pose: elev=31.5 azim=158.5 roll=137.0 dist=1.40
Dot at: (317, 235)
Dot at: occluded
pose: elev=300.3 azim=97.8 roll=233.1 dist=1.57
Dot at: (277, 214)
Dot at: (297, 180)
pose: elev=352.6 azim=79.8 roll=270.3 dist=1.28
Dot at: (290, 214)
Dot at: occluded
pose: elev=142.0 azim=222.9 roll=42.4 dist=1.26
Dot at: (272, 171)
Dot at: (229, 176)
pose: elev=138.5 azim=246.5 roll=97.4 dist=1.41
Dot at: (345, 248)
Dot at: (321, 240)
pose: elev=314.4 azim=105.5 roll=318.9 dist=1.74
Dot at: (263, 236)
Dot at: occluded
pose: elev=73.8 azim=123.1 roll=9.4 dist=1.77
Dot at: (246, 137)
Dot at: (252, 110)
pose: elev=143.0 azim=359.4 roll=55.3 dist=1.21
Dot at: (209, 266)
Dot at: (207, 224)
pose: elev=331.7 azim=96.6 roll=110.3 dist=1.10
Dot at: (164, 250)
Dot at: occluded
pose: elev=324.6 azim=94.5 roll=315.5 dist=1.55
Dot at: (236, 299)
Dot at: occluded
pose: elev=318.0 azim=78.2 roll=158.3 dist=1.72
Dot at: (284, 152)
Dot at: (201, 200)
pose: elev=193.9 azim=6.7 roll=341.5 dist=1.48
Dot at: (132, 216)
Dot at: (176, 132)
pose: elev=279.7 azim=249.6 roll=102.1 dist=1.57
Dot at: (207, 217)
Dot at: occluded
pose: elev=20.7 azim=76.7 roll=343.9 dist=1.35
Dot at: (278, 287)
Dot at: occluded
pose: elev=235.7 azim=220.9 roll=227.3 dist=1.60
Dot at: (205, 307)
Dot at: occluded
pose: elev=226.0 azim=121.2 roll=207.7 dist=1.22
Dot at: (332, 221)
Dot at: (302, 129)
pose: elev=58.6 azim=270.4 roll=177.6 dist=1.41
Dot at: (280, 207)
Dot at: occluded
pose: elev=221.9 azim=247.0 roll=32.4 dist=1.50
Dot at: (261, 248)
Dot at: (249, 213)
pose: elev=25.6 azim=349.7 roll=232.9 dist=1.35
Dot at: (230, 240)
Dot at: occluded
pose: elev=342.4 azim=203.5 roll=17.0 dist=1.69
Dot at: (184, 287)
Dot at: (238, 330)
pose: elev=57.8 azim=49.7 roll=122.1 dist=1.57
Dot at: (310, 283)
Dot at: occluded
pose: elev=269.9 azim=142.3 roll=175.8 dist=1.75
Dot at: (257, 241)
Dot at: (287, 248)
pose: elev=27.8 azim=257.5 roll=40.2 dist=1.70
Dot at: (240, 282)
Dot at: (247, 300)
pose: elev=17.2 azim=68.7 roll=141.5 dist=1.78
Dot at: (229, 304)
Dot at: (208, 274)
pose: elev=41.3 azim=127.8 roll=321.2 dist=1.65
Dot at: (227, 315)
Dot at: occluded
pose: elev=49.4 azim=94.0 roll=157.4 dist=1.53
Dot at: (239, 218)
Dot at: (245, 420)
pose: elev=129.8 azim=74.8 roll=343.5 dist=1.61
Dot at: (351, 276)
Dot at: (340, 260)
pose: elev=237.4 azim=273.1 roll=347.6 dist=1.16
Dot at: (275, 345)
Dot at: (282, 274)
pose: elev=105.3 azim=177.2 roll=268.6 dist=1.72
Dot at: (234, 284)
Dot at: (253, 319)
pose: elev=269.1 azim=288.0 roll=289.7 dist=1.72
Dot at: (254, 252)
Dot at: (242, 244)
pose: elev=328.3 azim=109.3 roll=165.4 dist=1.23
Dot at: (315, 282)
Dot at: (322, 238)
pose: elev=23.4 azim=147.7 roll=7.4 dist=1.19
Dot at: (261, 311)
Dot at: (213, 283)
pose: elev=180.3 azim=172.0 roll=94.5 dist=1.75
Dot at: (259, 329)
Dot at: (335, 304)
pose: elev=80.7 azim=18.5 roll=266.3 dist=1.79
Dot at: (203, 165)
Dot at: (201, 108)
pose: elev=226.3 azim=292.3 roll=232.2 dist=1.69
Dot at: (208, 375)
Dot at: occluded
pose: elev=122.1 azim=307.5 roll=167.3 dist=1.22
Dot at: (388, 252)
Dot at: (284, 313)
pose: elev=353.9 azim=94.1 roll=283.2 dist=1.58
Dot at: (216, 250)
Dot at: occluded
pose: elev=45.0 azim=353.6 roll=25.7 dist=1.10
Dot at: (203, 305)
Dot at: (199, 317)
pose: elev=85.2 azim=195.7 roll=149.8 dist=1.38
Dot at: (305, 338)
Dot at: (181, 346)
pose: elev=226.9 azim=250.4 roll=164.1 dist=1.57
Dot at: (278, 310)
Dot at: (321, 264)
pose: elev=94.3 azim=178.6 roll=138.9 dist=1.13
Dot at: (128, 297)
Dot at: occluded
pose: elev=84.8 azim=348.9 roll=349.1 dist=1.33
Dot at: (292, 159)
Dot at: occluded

WHAT THE EXERCISE ASKS >> Reproduce every line above verbatim, from the first to the last, changing nothing.

RESULT FOR THIS TASK >>
pose: elev=31.5 azim=158.5 roll=137.0 dist=1.40
Dot at: (317, 235)
Dot at: occluded
pose: elev=300.3 azim=97.8 roll=233.1 dist=1.57
Dot at: (277, 214)
Dot at: (297, 180)
pose: elev=352.6 azim=79.8 roll=270.3 dist=1.28
Dot at: (290, 214)
Dot at: occluded
pose: elev=142.0 azim=222.9 roll=42.4 dist=1.26
Dot at: (272, 171)
Dot at: (229, 176)
pose: elev=138.5 azim=246.5 roll=97.4 dist=1.41
Dot at: (345, 248)
Dot at: (321, 240)
pose: elev=314.4 azim=105.5 roll=318.9 dist=1.74
Dot at: (263, 236)
Dot at: occluded
pose: elev=73.8 azim=123.1 roll=9.4 dist=1.77
Dot at: (246, 137)
Dot at: (252, 110)
pose: elev=143.0 azim=359.4 roll=55.3 dist=1.21
Dot at: (209, 266)
Dot at: (207, 224)
pose: elev=331.7 azim=96.6 roll=110.3 dist=1.10
Dot at: (164, 250)
Dot at: occluded
pose: elev=324.6 azim=94.5 roll=315.5 dist=1.55
Dot at: (236, 299)
Dot at: occluded
pose: elev=318.0 azim=78.2 roll=158.3 dist=1.72
Dot at: (284, 152)
Dot at: (201, 200)
pose: elev=193.9 azim=6.7 roll=341.5 dist=1.48
Dot at: (132, 216)
Dot at: (176, 132)
pose: elev=279.7 azim=249.6 roll=102.1 dist=1.57
Dot at: (207, 217)
Dot at: occluded
pose: elev=20.7 azim=76.7 roll=343.9 dist=1.35
Dot at: (278, 287)
Dot at: occluded
pose: elev=235.7 azim=220.9 roll=227.3 dist=1.60
Dot at: (205, 307)
Dot at: occluded
pose: elev=226.0 azim=121.2 roll=207.7 dist=1.22
Dot at: (332, 221)
Dot at: (302, 129)
pose: elev=58.6 azim=270.4 roll=177.6 dist=1.41
Dot at: (280, 207)
Dot at: occluded
pose: elev=221.9 azim=247.0 roll=32.4 dist=1.50
Dot at: (261, 248)
Dot at: (249, 213)
pose: elev=25.6 azim=349.7 roll=232.9 dist=1.35
Dot at: (230, 240)
Dot at: occluded
pose: elev=342.4 azim=203.5 roll=17.0 dist=1.69
Dot at: (184, 287)
Dot at: (238, 330)
pose: elev=57.8 azim=49.7 roll=122.1 dist=1.57
Dot at: (310, 283)
Dot at: occluded
pose: elev=269.9 azim=142.3 roll=175.8 dist=1.75
Dot at: (257, 241)
Dot at: (287, 248)
pose: elev=27.8 azim=257.5 roll=40.2 dist=1.70
Dot at: (240, 282)
Dot at: (247, 300)
pose: elev=17.2 azim=68.7 roll=141.5 dist=1.78
Dot at: (229, 304)
Dot at: (208, 274)
pose: elev=41.3 azim=127.8 roll=321.2 dist=1.65
Dot at: (227, 315)
Dot at: occluded
pose: elev=49.4 azim=94.0 roll=157.4 dist=1.53
Dot at: (239, 218)
Dot at: (245, 420)
pose: elev=129.8 azim=74.8 roll=343.5 dist=1.61
Dot at: (351, 276)
Dot at: (340, 260)
pose: elev=237.4 azim=273.1 roll=347.6 dist=1.16
Dot at: (275, 345)
Dot at: (282, 274)
pose: elev=105.3 azim=177.2 roll=268.6 dist=1.72
Dot at: (234, 284)
Dot at: (253, 319)
pose: elev=269.1 azim=288.0 roll=289.7 dist=1.72
Dot at: (254, 252)
Dot at: (242, 244)
pose: elev=328.3 azim=109.3 roll=165.4 dist=1.23
Dot at: (315, 282)
Dot at: (322, 238)
pose: elev=23.4 azim=147.7 roll=7.4 dist=1.19
Dot at: (261, 311)
Dot at: (213, 283)
pose: elev=180.3 azim=172.0 roll=94.5 dist=1.75
Dot at: (259, 329)
Dot at: (335, 304)
pose: elev=80.7 azim=18.5 roll=266.3 dist=1.79
Dot at: (203, 165)
Dot at: (201, 108)
pose: elev=226.3 azim=292.3 roll=232.2 dist=1.69
Dot at: (208, 375)
Dot at: occluded
pose: elev=122.1 azim=307.5 roll=167.3 dist=1.22
Dot at: (388, 252)
Dot at: (284, 313)
pose: elev=353.9 azim=94.1 roll=283.2 dist=1.58
Dot at: (216, 250)
Dot at: occluded
pose: elev=45.0 azim=353.6 roll=25.7 dist=1.10
Dot at: (203, 305)
Dot at: (199, 317)
pose: elev=85.2 azim=195.7 roll=149.8 dist=1.38
Dot at: (305, 338)
Dot at: (181, 346)
pose: elev=226.9 azim=250.4 roll=164.1 dist=1.57
Dot at: (278, 310)
Dot at: (321, 264)
pose: elev=94.3 azim=178.6 roll=138.9 dist=1.13
Dot at: (128, 297)
Dot at: occluded
pose: elev=84.8 azim=348.9 roll=349.1 dist=1.33
Dot at: (292, 159)
Dot at: occluded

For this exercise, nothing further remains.